Well, took me 36 hours - Those Riddler trophies were a pain - but I finished it. It was... fine. Quite literally 6/10, maybe 7/10 due to my extreme DC bias. I've seen people say the gameplay is amazing but really, it's just the traversal. The gunplay is nothing special and the traversal + gunplay has a strange rhythm to it.

All in all, the mission structure is what really brings it down. It reminds of Superman Returns, they made a decent gameplay system, but forgot the game.

The story is actually quite inoffensive in terms of "evil" League and killing them. They barely get screen time, their boss fights are strangely subdued, and they just... die. The Squad reacts for all of 5 seconds and even Waller barely seems to care when they're dead. It's like, "Great. Next.", and on to the next.

The only true problem to the story is the fact that it blatantly does not end. Yeah, yeah, "live service", but I vividly remember Avengers being eviscerated for its story being a tutorial for the "endgame".
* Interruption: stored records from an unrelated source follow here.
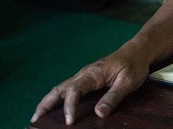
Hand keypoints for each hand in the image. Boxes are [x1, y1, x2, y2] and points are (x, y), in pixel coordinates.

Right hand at [30, 43, 149, 124]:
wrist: (137, 52)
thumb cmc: (134, 65)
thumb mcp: (128, 82)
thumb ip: (113, 97)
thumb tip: (98, 113)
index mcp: (94, 73)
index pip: (75, 90)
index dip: (69, 106)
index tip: (69, 121)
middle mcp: (85, 73)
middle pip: (60, 88)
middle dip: (46, 104)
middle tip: (35, 119)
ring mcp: (84, 76)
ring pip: (61, 88)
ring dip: (48, 101)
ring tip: (39, 117)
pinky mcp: (86, 79)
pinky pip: (68, 89)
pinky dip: (58, 99)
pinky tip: (55, 109)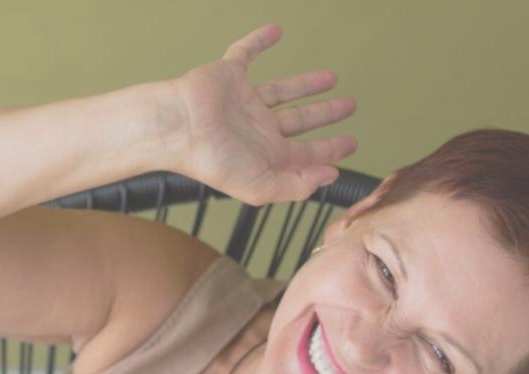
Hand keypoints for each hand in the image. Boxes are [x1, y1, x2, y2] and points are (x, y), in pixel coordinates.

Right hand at [166, 23, 357, 204]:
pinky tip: (276, 31)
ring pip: (282, 90)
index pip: (305, 152)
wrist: (179, 129)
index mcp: (265, 153)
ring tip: (331, 78)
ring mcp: (244, 100)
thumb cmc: (213, 161)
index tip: (350, 145)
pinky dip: (259, 41)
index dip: (330, 150)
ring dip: (306, 84)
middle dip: (325, 114)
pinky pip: (247, 53)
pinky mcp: (229, 75)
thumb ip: (295, 187)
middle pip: (299, 120)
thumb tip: (328, 175)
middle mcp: (257, 127)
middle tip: (349, 106)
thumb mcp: (261, 186)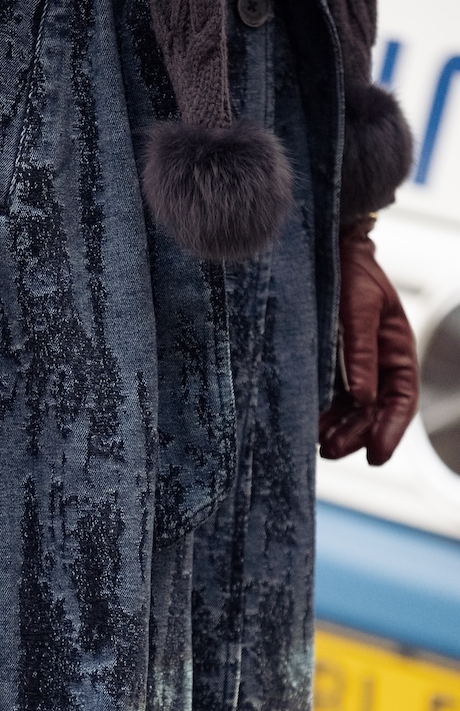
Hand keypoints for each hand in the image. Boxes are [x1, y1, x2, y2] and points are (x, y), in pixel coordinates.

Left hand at [318, 221, 418, 464]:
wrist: (328, 254)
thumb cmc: (350, 274)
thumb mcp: (359, 310)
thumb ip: (360, 353)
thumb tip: (364, 398)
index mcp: (398, 351)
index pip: (402, 400)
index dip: (391, 430)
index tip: (376, 456)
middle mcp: (379, 365)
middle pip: (374, 413)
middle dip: (356, 436)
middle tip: (331, 451)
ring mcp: (355, 368)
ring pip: (352, 412)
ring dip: (338, 431)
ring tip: (319, 445)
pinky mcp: (330, 368)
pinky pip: (331, 399)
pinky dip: (323, 415)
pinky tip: (309, 426)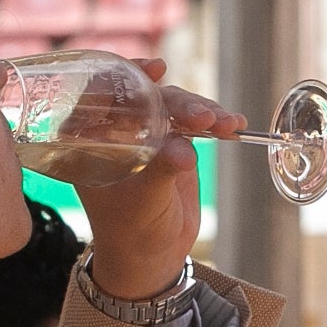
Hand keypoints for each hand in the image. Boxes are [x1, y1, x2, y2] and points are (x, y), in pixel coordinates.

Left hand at [78, 60, 245, 303]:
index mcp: (90, 136)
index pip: (104, 92)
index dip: (129, 75)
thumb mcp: (143, 200)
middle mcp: (118, 129)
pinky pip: (195, 124)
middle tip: (205, 119)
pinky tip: (236, 126)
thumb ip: (160, 170)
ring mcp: (148, 134)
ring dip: (204, 112)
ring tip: (228, 125)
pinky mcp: (174, 142)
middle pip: (149, 97)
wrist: (153, 255)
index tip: (155, 71)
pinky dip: (216, 124)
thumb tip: (184, 151)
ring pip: (176, 107)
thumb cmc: (131, 230)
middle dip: (181, 103)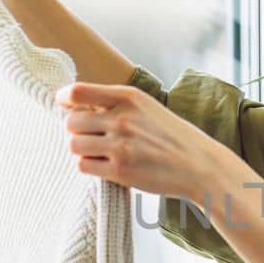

36 hours isn't the worst if you've done the main story & all the side quests/challenges you want to do. I've a friend who picked it up & said there was only 10 hours worth of gameplay for the actual story itself, at least for his game style/speed, which would be similar to what Avengers was if not slightly more.
 
If this game really has failed in terms sales, I hope it finally kills the trend of trying to force studios known for their single player games and single player IPs to make "live service" looter shooter games that they are not suited for.
 
If this game really has failed in terms sales, I hope it finally kills the trend of trying to force studios known for their single player games and single player IPs to make "live service" looter shooter games that they are not suited for.

It is important to point out that Rocksteady was already working on a multiplayer game that was outside of what they were familiar with before they got Suicide Squad after WB Montreal's SS game was cancelled.